▶ **STATED EXERCISE 1**
In the text on Islamic finance and transparency, what standard did IFSB use to adapt Pillar 3 of Basel II to Islamic banking?
▶ **STATED EXERCISE 2**
Please continue the text on Islamic finance and transparency, starting after its last sentence.
───── EXTRACTED TEXT
The new dimension of the Shari’a risk has also far reaching implications for disclosure and transparency requirements as well as for corporate and Shari’a governance. Further, it gives an additional stimulus to consider more radical ideas for a reform of the regulatory regime of the Islamic finance industry.

  1. Transparency and market discipline

The basic idea underlying Pillar 3 of Basel II, is that banks have to disclose sufficient information so that market participants (e.g. depositors) could make informed choices and, for example, ‘punish’ banks with poor risk management practices. Market discipline would force banks to improve their risk management practices and thus contribute to more stability in the financial system. Basel III has tightened and extended the disclosure requirements in particular with respect to (re)securitization exposures and off-balance sheet vehicles. IFSB has adapted Pillar 3 of Basel II to the specificities of Islamic banking in its standard on “Disclosures to Promote Transparency and Market Discipline”.

The first challenge for IFIs is to adapt their disclosure practices to Basel II (and III) and IFSB requirements: In view of the risk-sharing qualities of (mudaraba-based) investment accounts, Islamic banks should disclose to the investment account holders (IAHs), for example, their general investment objectives and policies as well as business strategies and risk-sharing policies, and the sources of returns paid out to investment accounts (actual investment income, release of investment risk and profit equalisation reserves, reduction of the profit share of the bank).
──────────
───── GIVEN ENTRIES
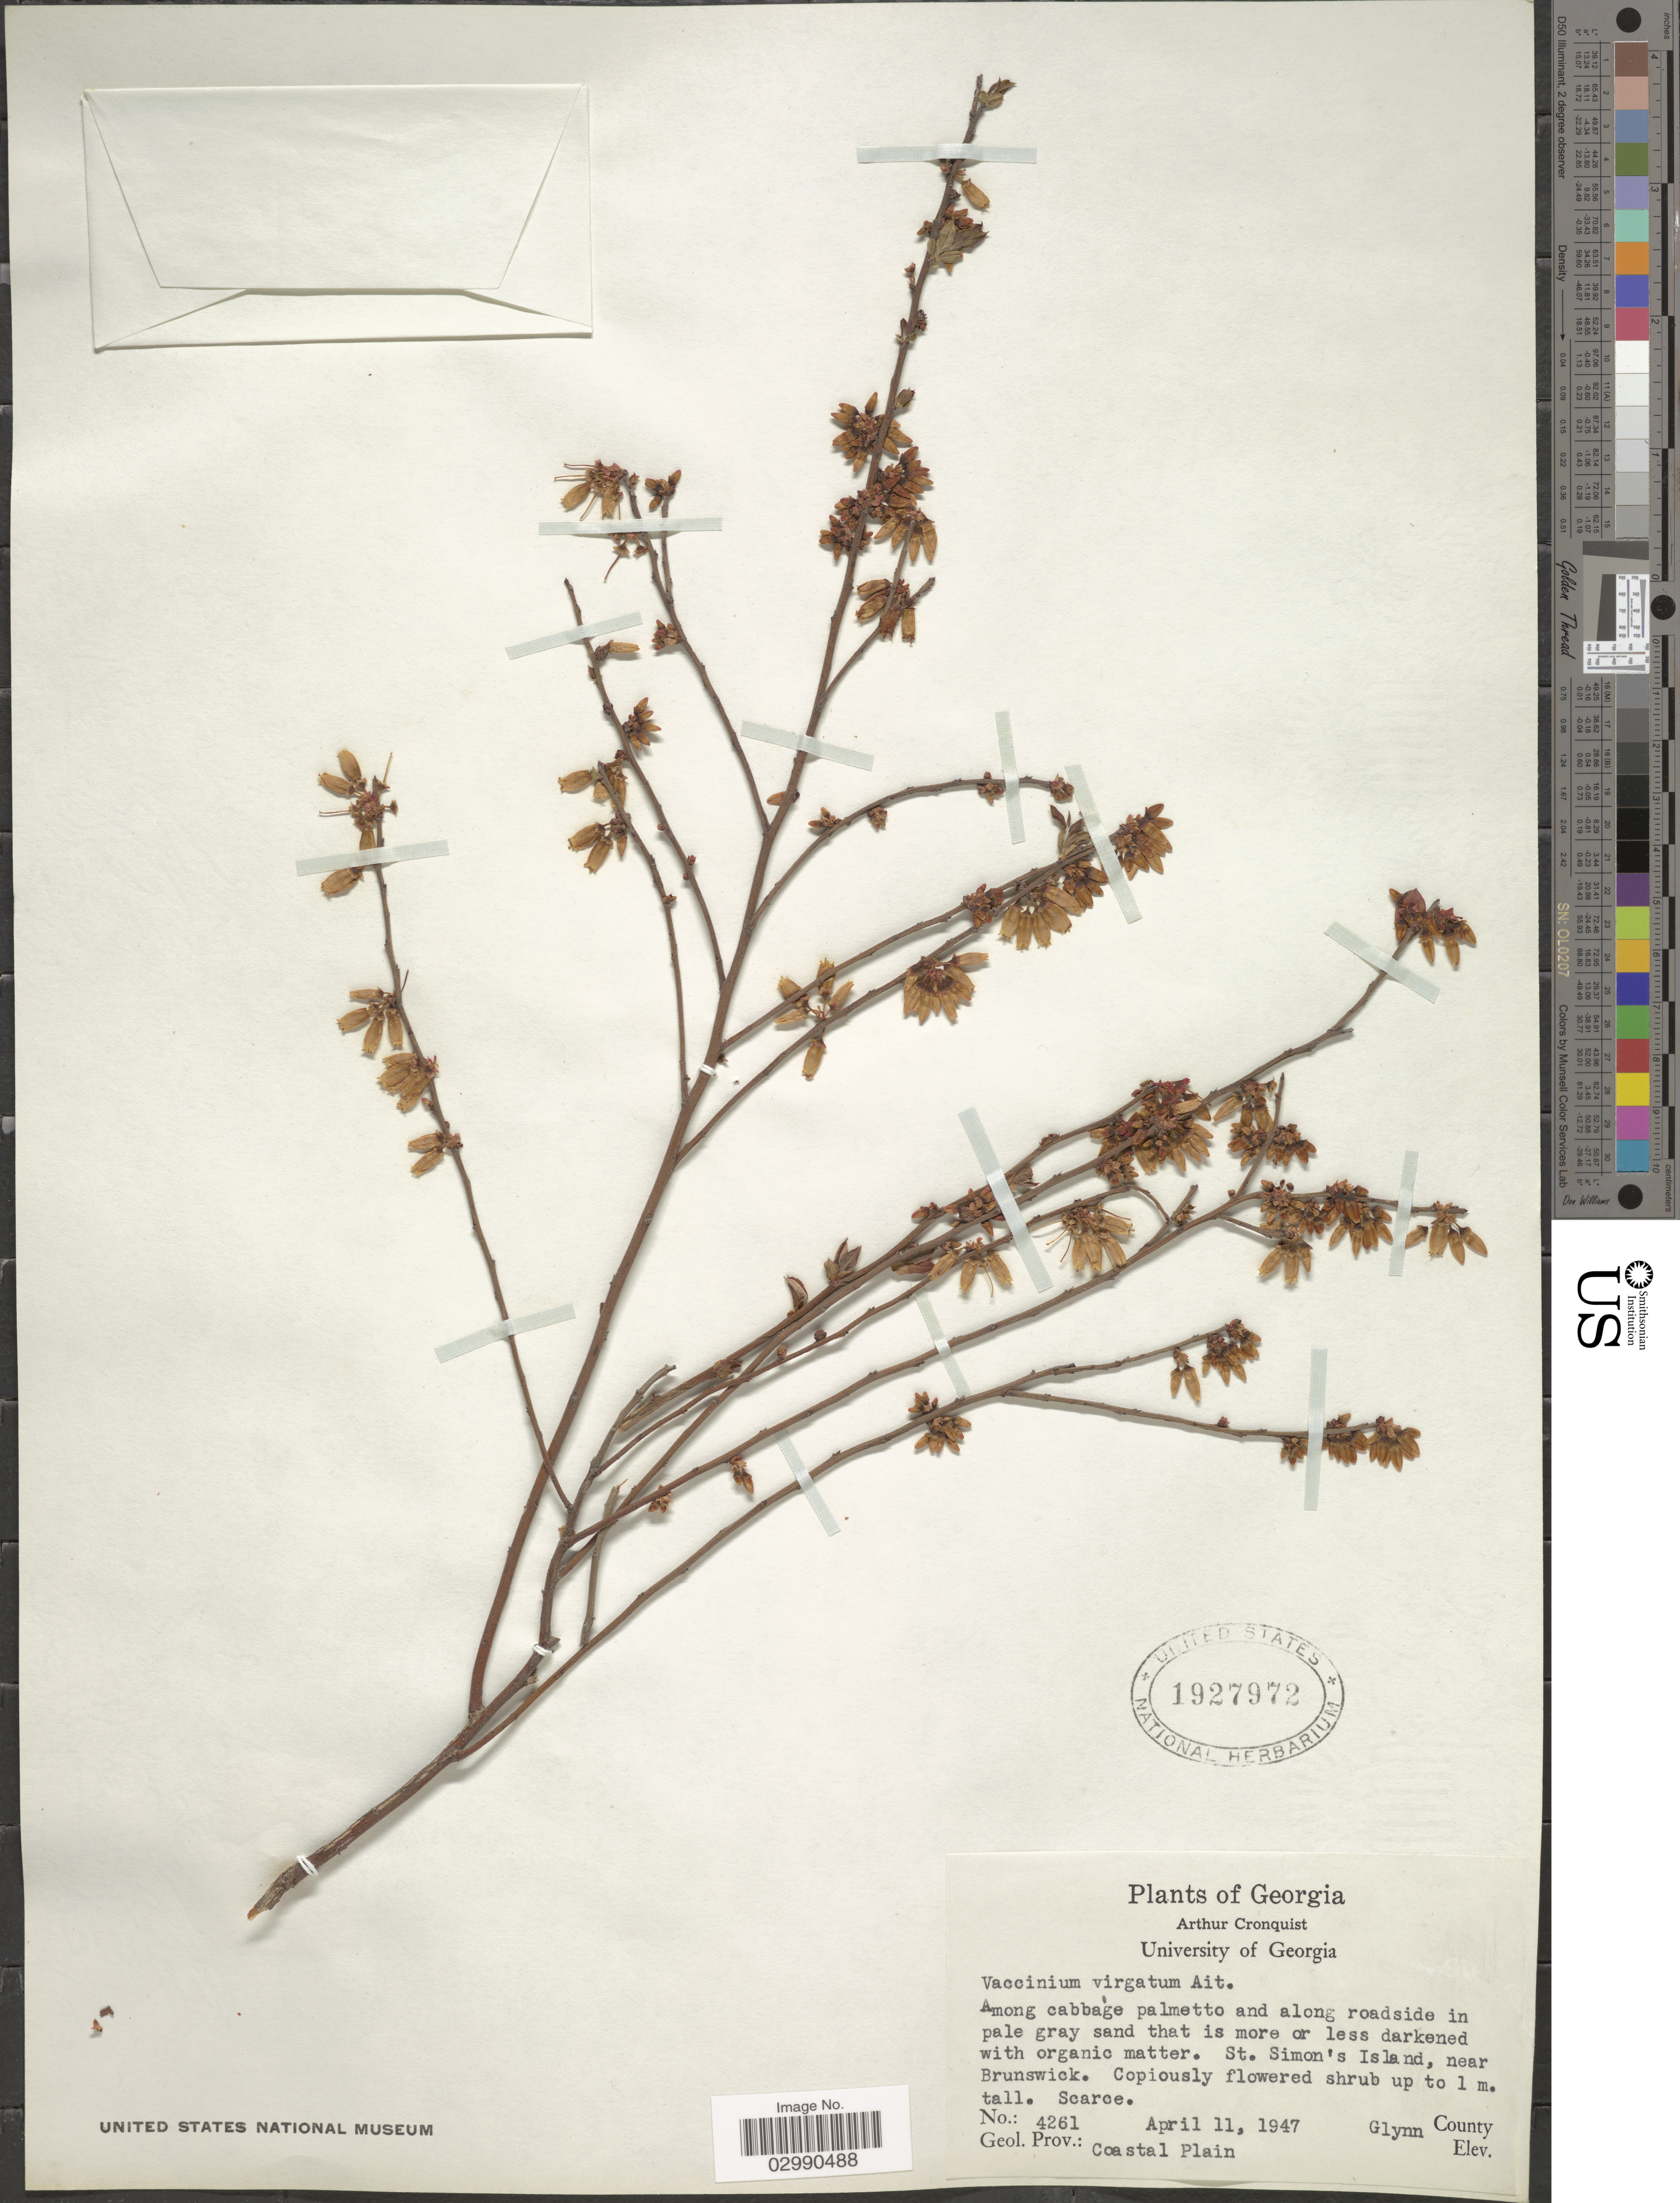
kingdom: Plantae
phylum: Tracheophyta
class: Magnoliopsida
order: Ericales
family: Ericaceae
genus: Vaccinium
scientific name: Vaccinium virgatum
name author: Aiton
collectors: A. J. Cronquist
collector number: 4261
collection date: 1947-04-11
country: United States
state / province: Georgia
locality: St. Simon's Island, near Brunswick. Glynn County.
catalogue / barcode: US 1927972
──────────
───── GIVEN ENTRIES
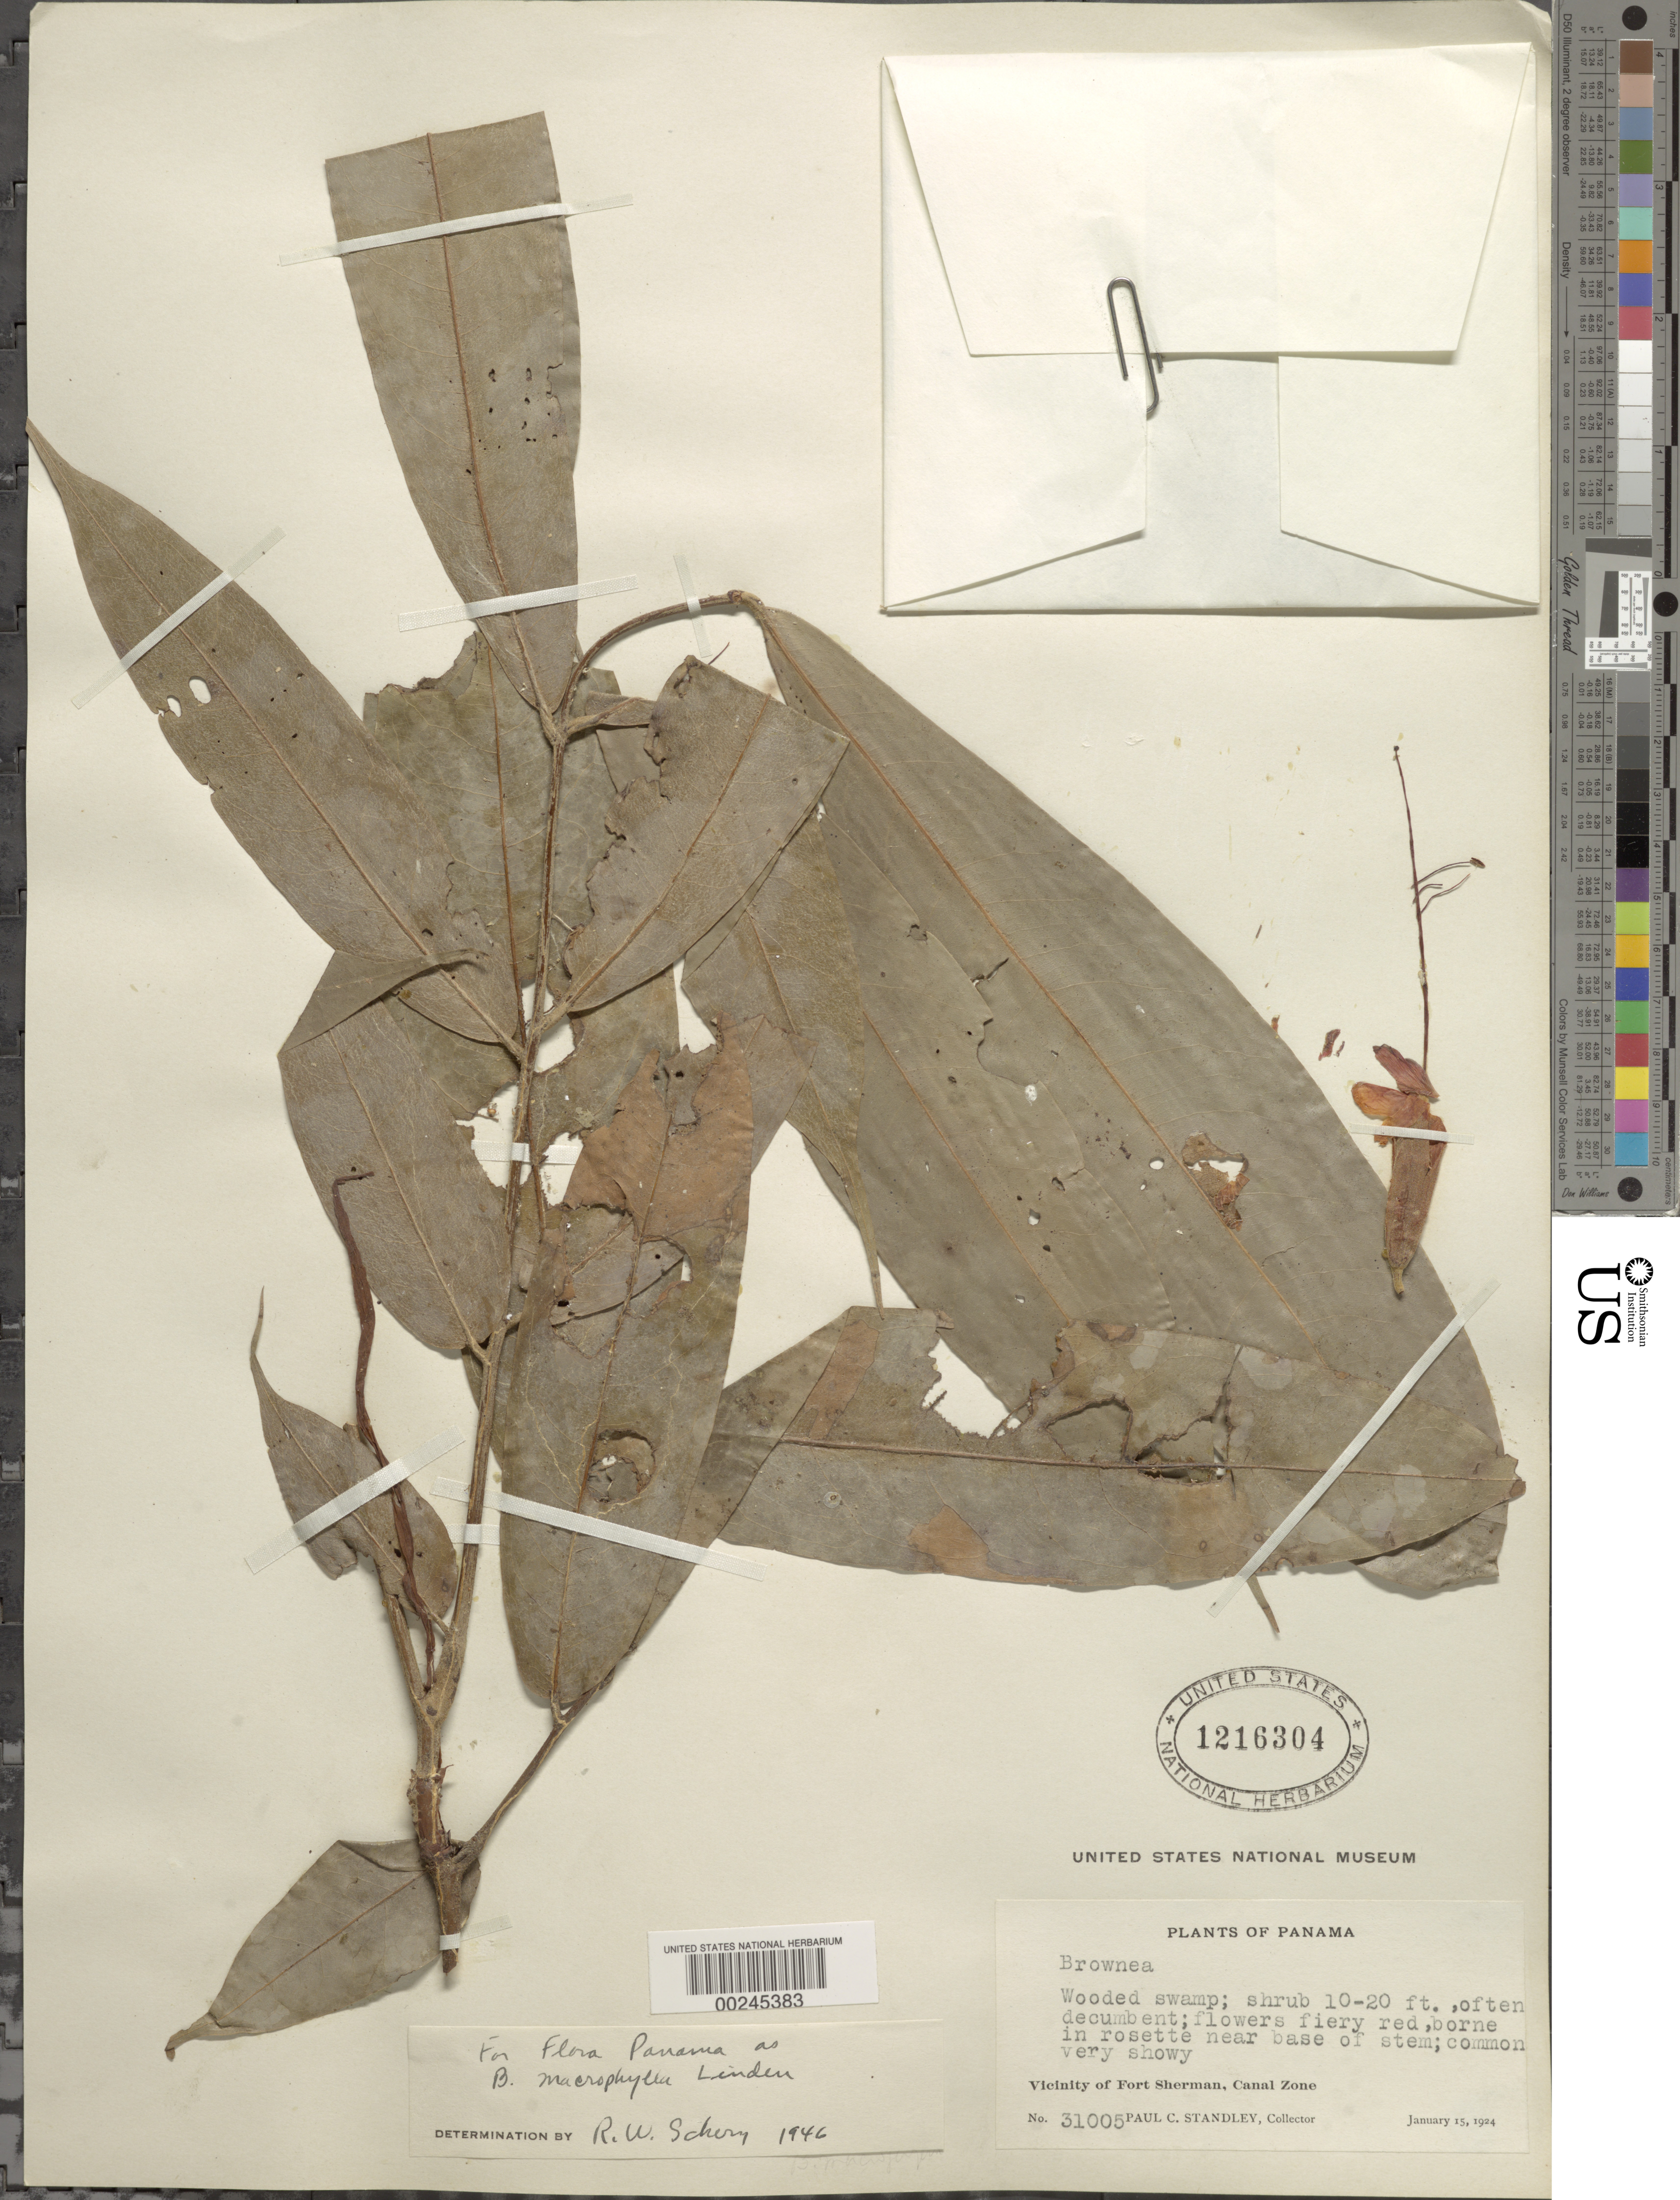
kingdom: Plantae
──────────
▶ **EXERCISE RESPONSE 1**
The IFSB standard on "Disclosures to Promote Transparency and Market Discipline."

▶ **EXERCISE RESPONSE 2**
In a (probably not representative, but nevertheless not irrelevant) survey of 22 IFIs, Hawkamah found that “14 IFIs (63.4%) recognize the IAHs right to monitor the performance of their investment and the associated risks and 13 IFIs (59.1%) inform ex ante IAH of the risk profile of the institution, investment strategy and associated risks. Only 54.6% of IFIs make adequate and timely disclosure to IAH and the public of material and relevant information on the investment accounts that they manage.”

But even if the information were made available on time and by all Islamic banks, it is very questionable whether they would be processed efficiently by the market (i.e. the IAHs). The major concern and challenge is that IAHs seemingly do not appreciate correctly the risk exposure of their funds. They may even ignore completely that their funds are at risk – irrespective of what clauses in deposit contracts they have signed. IFIs, and in many jurisdiction the regulators, contribute to this risk ignorance.

Investment accounts are often treated by regulators as deposits, and they require the cover by a deposit insurance scheme. If IAHs see their funds in analogy to conventional savings or term deposits, they will most probably overlook the limited range of the deposit insurance. Deposit insurance protects the principal only in the case of a bank default (and not in cases of losses from poor investments). If a conventional bank suffers heavy losses on its asset side, this may cause a bank default because of fixed deposit liabilities. In contrast, an Islamic bank can pass on the losses from the asset side to the liability side of the balance sheet (if all mitigating techniques are exhausted). This would save the Islamic bank from default but reduce the principal of the IAHs since the deposit insurance is triggered only by a bank default.

If IAHs were aware of this, rumours of the expected passing on of losses could lead to a bank run. Deposit insurance is effective as a remedy for bank runs only in conventional banking, but not in a Shari’a-compliant system. This implication is often overlooked and hardly reflected in the capital requirements for investment ac- counts. Capital requirements should be higher for IFIs than for conventional banks not in spite but just because of the loss-sharing capacity of investment accounts: The deposit insurance is largely redundant; only Tier 1 capital has an effective loss-absorbing capacity in IFIs.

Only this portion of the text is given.